We studied the main approaches to suffering found in Scripture: Suffering is a punishment for one’s sins (or an ancestor’s sins). Su
ffering is a mystery. Suffering is a kind of purification. Suffering enables us to participate in the life of Jesus, who himself suffered; likewise, the Christ who understands suffering can be a companion to us in our pain. Suffering is part of the human condition in an imperfect world. And suffering can enable us to experience God in new and unexpected ways.
A few of these perspectives I have found, at best, wanting; at worst, unhelpful. For example, the notion that suffering is a punishment from God makes no sense in the face of innocent suffering, especially when it comes to terrible illness or a natural disaster. Can anyone believe that a small child with cancer is being punished for his or her “sins”? It is a monstrous image of a vengeful and cruel God.
Jesus himself rejects this image of God in the Gospel of John, when he comes upon a man who has been blind since birth (9:2). His disciples ask him, “Rabbi, who sinned, this man or his parents, that he was born blind?”
Jesus replies, “It was not this man who sinned, or his parents, but that the works of God might be made manifest in him” (v. 3). And he heals him.
But many of these traditional biblical and theological resources have been of inestimable help in my own life during different periods of suffering. One incident stands out, not for its severity, but for its durability, because it continues today. And the insights that I learned still provide me with some perspective.

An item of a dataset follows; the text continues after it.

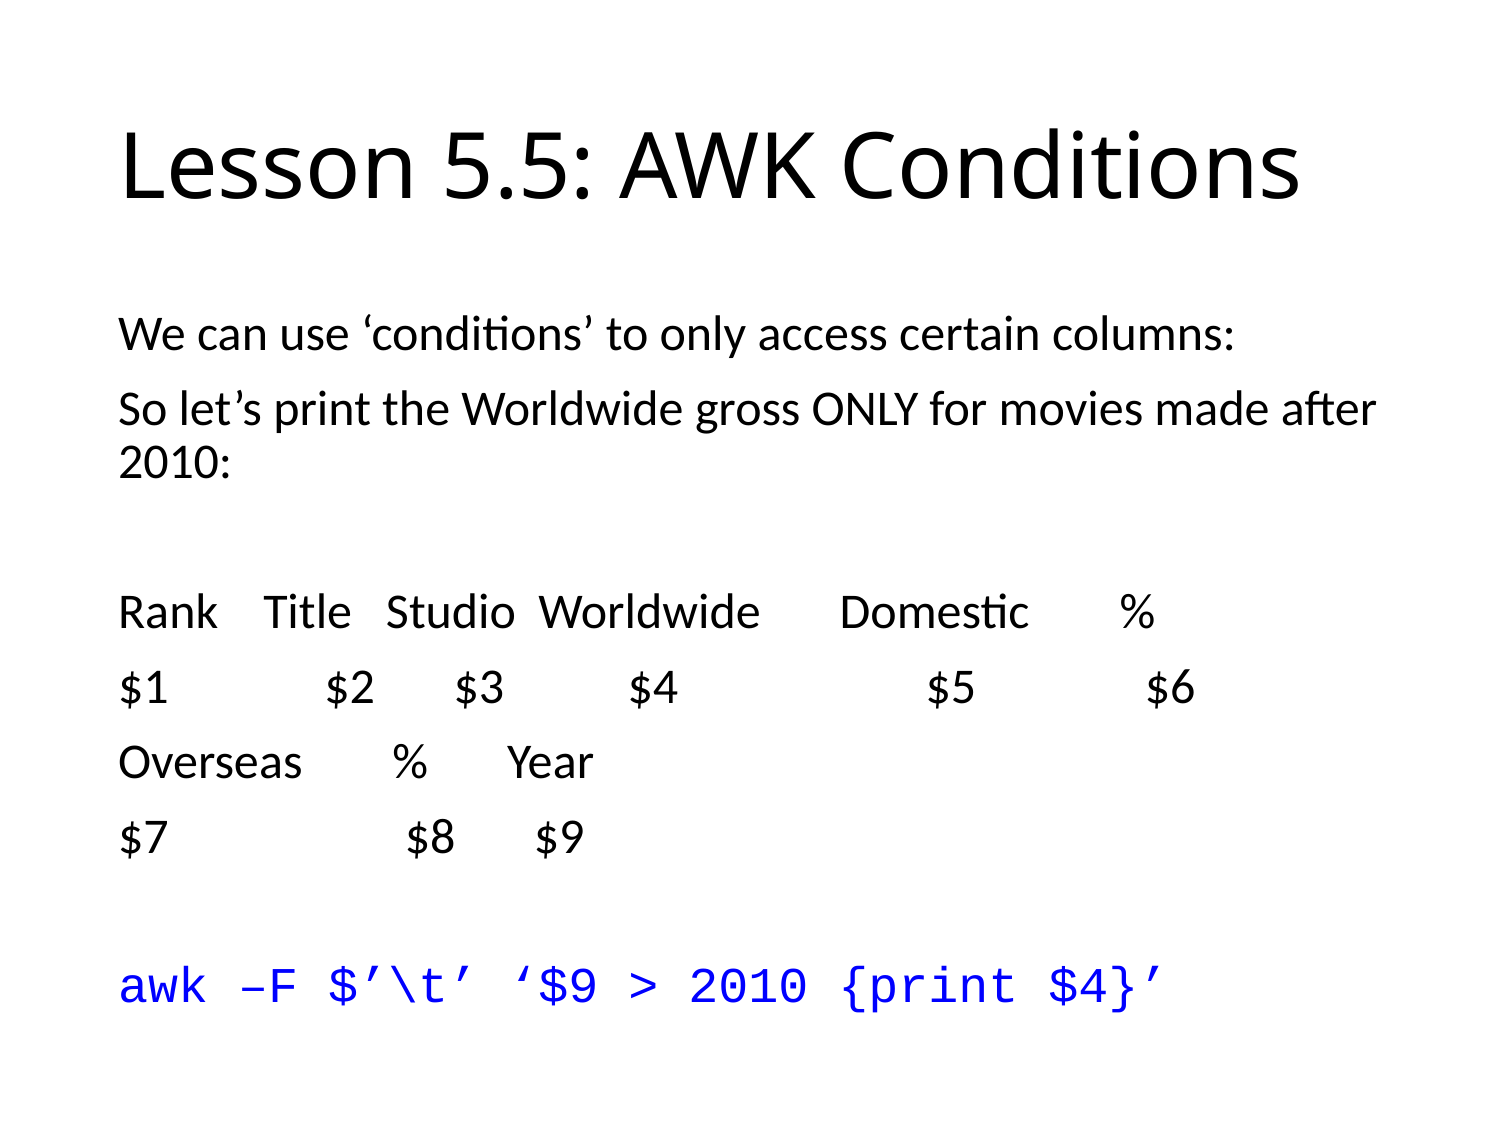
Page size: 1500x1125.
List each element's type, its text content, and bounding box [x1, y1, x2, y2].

title Lesson 5.5: AWK Conditions [103, 59, 1397, 278]
list We can use ‘conditions’ to only access certain columns: So let’s print the Worldwide gross ONLY for movies made after 2010: Rank Title Studio Worldwide Domestic % $1 $2 $3 $4 $5 $6 Overseas % Year $7 $8 $9 awk –F $’\t’ ‘$9 > 2010 {print $4}’ [103, 299, 1481, 1097]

At the beginning of theology studies, I began to experience shooting pains in my hands and wrists. Initially I figured it would subside, but after a few weeks I found myself in near-constant pain, incapable of typing, barely able to write, and slowly losing the ability to do simple things like turning a doorknob or holding a pen.
After six months of visiting all sorts of doctors—internists, neurologists, orthopedic specialists, even hand specialists—I was given a generic diagnosis: repetitive strain injury. Stop typing immediately, my doctor said, lest you risk further injury. By the way, he said, it’s probably incurable.